長鏈非編碼RNA在類風(fēng)濕關(guān)節(jié)炎中的研究進(jìn)展

張凱琳,徐內(nèi)利，王月嬌*

0 引言

類風(fēng)濕關(guān)節(jié)炎(Rheumatoid arthritis，RA)是一種慢性自身免疫性疾病，可導(dǎo)致關(guān)節(jié)及周圍組織炎癥[1]。世界上約1%的人口患有RA，且更易在女性人群中發(fā)病，男女發(fā)病率約為1∶3[2]。RA的發(fā)病機(jī)制涉及多因素的綜合作用，包括宿主因素(遺傳易感性、免疫應(yīng)答異常、代謝因素及性激素異常等)和環(huán)境因素(如細(xì)菌及病毒感染)[3-4]。早期RA的診斷依然具有一定難度，相當(dāng)一部分患者經(jīng)確診治療后仍有無法完全恢復(fù)的關(guān)節(jié)癥狀[5]。因此，探索RA相關(guān)的診斷標(biāo)志物及相關(guān)的治療靶點(diǎn)尤其重要。

長鏈非編碼RNA(Long non-coding RNA，lncRNAs)是一類長度大于200核苷酸的不具有編碼蛋白質(zhì)能力的RNA[6]。

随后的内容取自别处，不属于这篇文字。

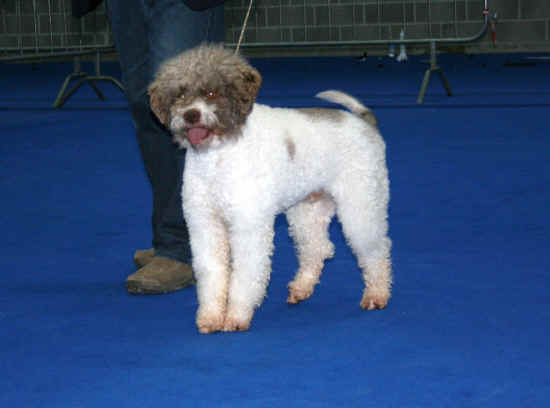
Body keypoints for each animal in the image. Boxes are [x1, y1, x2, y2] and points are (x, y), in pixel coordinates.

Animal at [149, 43, 392, 334]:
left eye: (212, 92)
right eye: (181, 93)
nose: (191, 115)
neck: (219, 155)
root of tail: (365, 123)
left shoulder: (248, 226)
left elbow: (246, 274)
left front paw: (235, 317)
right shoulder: (205, 225)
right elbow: (211, 272)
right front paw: (210, 317)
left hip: (362, 203)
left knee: (376, 249)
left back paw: (376, 295)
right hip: (307, 210)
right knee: (318, 248)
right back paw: (300, 289)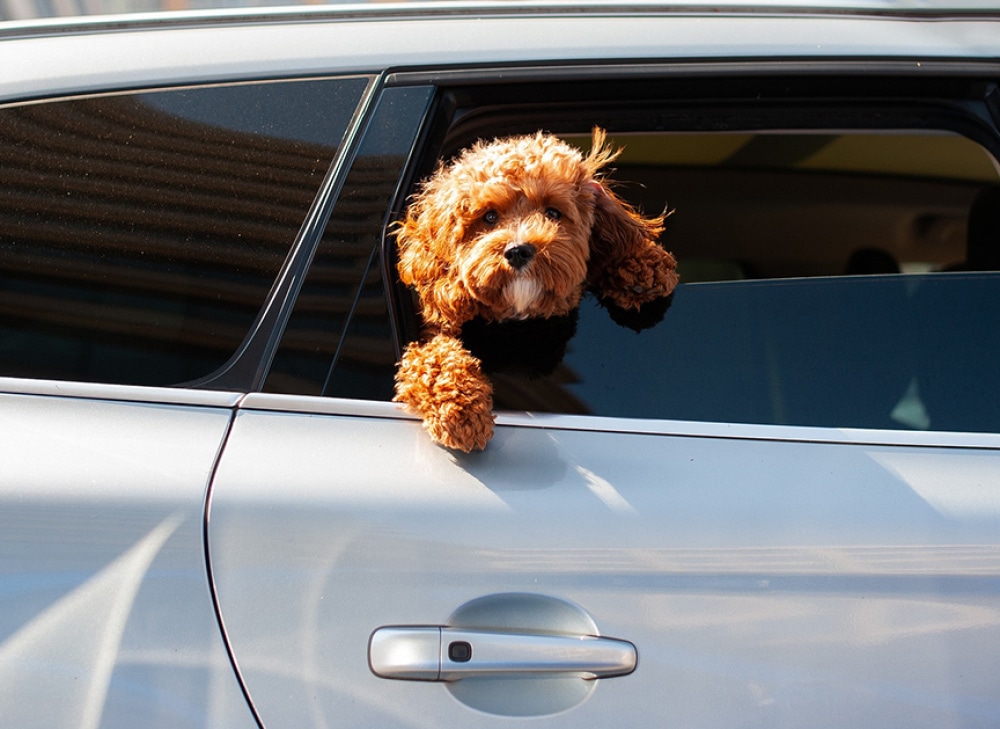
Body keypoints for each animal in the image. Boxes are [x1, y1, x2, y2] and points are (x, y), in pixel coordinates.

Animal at [394, 128, 676, 452]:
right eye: (489, 216)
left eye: (552, 212)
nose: (518, 251)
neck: (519, 320)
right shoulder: (429, 338)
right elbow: (433, 359)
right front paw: (461, 412)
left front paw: (643, 265)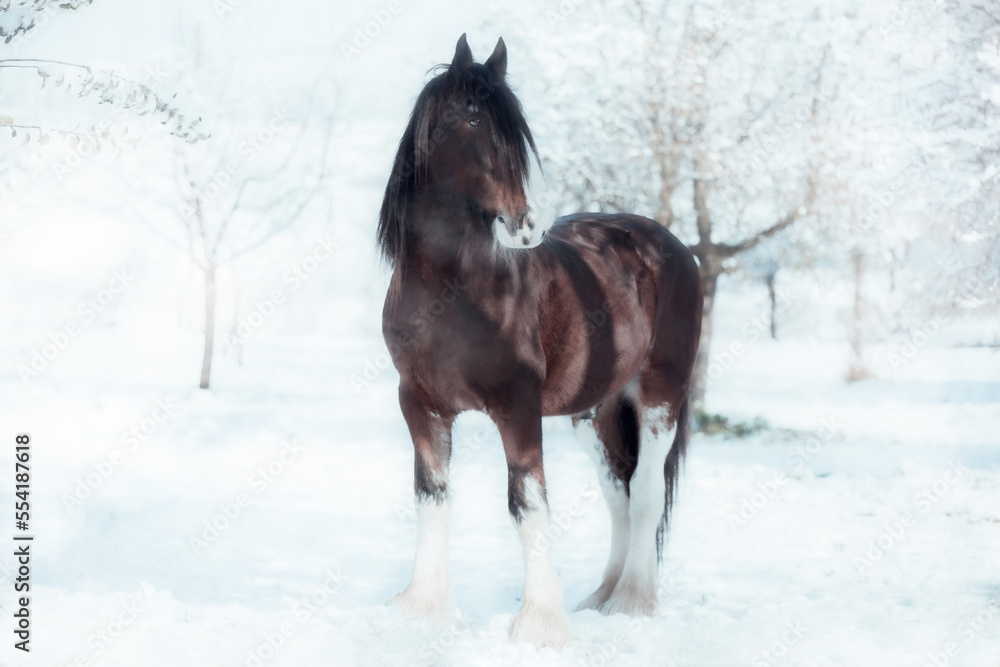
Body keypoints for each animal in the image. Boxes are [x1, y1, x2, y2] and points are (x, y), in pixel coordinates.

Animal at [376, 35, 704, 648]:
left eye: (516, 128)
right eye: (472, 117)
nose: (525, 227)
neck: (452, 294)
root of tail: (670, 245)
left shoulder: (518, 407)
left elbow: (527, 506)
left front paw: (540, 625)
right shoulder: (420, 404)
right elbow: (432, 497)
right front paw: (422, 608)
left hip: (660, 398)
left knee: (646, 494)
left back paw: (632, 603)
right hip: (594, 413)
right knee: (619, 496)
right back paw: (599, 599)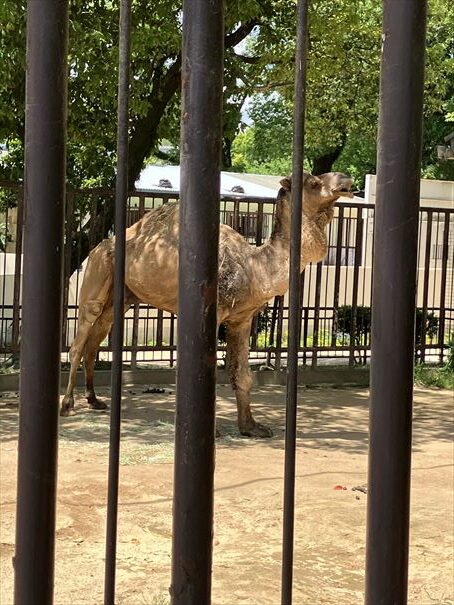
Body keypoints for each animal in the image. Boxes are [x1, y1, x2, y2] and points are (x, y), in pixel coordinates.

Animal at [60, 170, 352, 434]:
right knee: (80, 338)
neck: (253, 266)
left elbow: (243, 374)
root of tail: (98, 247)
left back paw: (94, 400)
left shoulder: (242, 318)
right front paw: (214, 431)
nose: (346, 180)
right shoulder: (215, 313)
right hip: (98, 272)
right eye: (313, 182)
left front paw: (251, 426)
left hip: (122, 297)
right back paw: (67, 404)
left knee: (95, 340)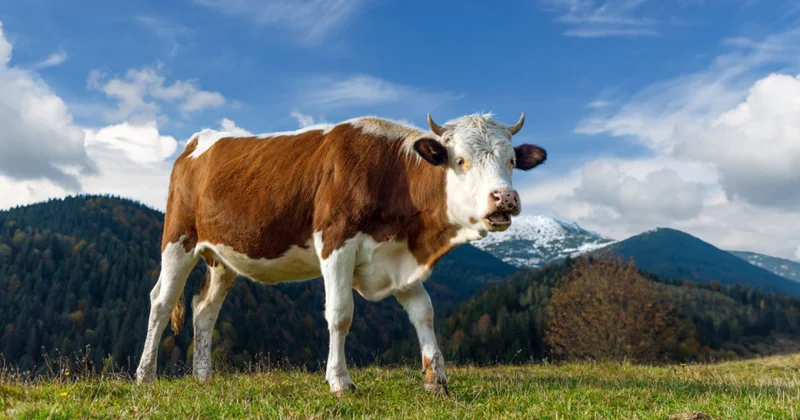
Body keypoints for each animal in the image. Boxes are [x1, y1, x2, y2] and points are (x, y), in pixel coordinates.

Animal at [134, 112, 547, 395]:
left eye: (511, 161)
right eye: (460, 160)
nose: (505, 198)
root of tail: (199, 141)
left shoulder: (398, 257)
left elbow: (424, 312)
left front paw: (436, 379)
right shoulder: (335, 242)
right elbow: (340, 314)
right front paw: (339, 381)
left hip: (222, 256)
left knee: (205, 308)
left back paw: (203, 377)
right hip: (179, 237)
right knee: (161, 301)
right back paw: (145, 375)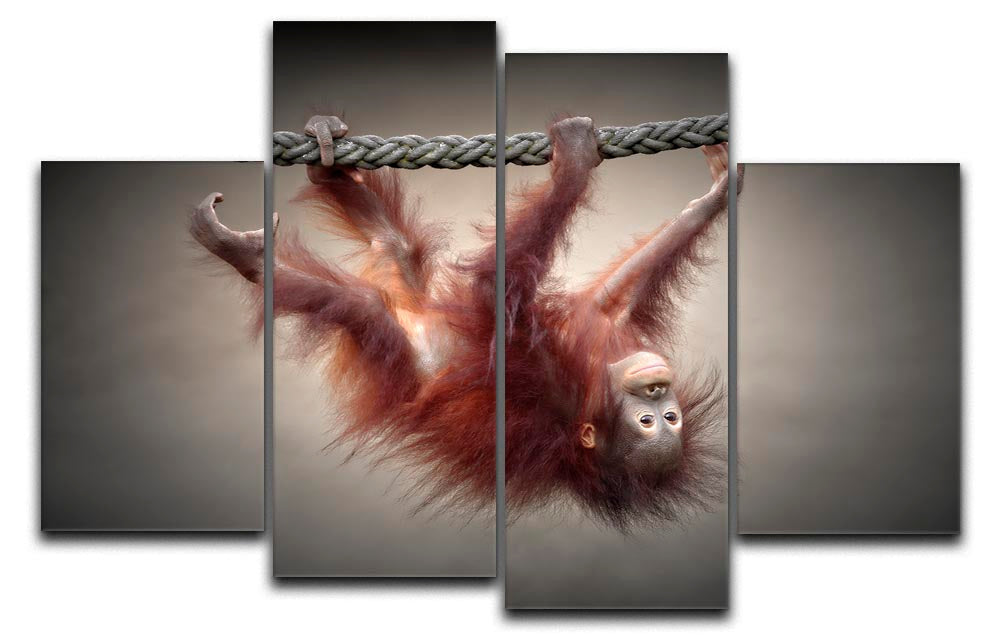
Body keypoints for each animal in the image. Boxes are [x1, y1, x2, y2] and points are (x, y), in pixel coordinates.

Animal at [190, 115, 742, 531]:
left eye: (664, 421)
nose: (658, 390)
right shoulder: (600, 341)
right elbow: (616, 295)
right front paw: (715, 193)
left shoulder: (546, 386)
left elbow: (494, 293)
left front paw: (573, 167)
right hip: (407, 283)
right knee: (395, 245)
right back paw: (326, 160)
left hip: (392, 343)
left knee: (359, 304)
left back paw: (246, 254)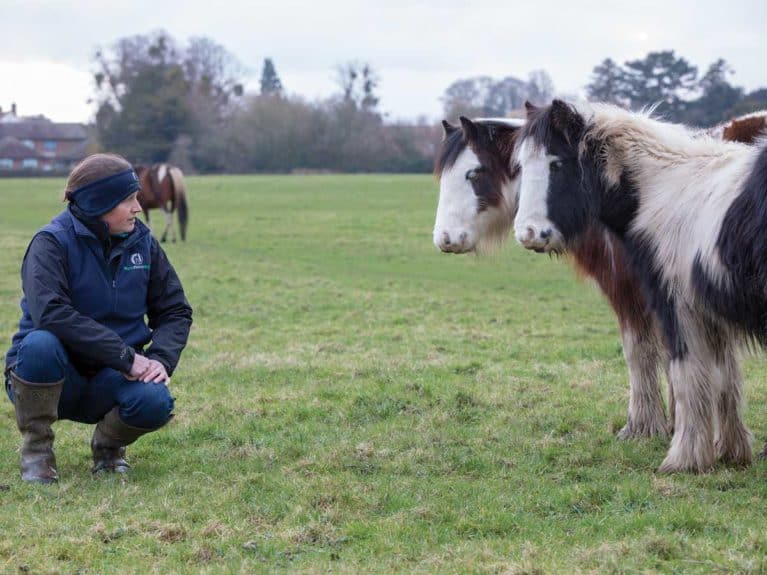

這一類RNA參與腫瘤、自身免疫疾病等多種疾病的發(fā)病機(jī)制，主要以表觀遺傳、選擇性剪切、微小RNA(microRNA，miRNA)吸附及轉(zhuǎn)錄、翻譯修飾等調(diào)節(jié)方法參與多種生物學(xué)過程[7]。近年來研究表明，lncRNAs在多種自身免疫疾病中發(fā)揮重要作用，如RA、系統(tǒng)性紅斑狼瘡及系統(tǒng)性硬化癥等[8-10]。

成纖維樣滑膜細(xì)胞(Fibroblast-like synoviocytes，F(xiàn)LSs)在RA滑膜侵襲及關(guān)節(jié)損傷中發(fā)揮極其重要的作用，此類細(xì)胞表現(xiàn)出過度增殖、凋亡抑制及促炎性細(xì)胞因子分泌增多等類腫瘤細(xì)胞特性，使RA區(qū)別于其他的炎性關(guān)節(jié)炎[11]。隨著全基因組測序技術(shù)的進(jìn)展，人或鼠疾病模型中滑膜組織中l(wèi)ncRNAs及mRNAs等多譜系的表達(dá)檢測使其在RA的發(fā)病中發(fā)揮的作用得到了深入研究[12-14]。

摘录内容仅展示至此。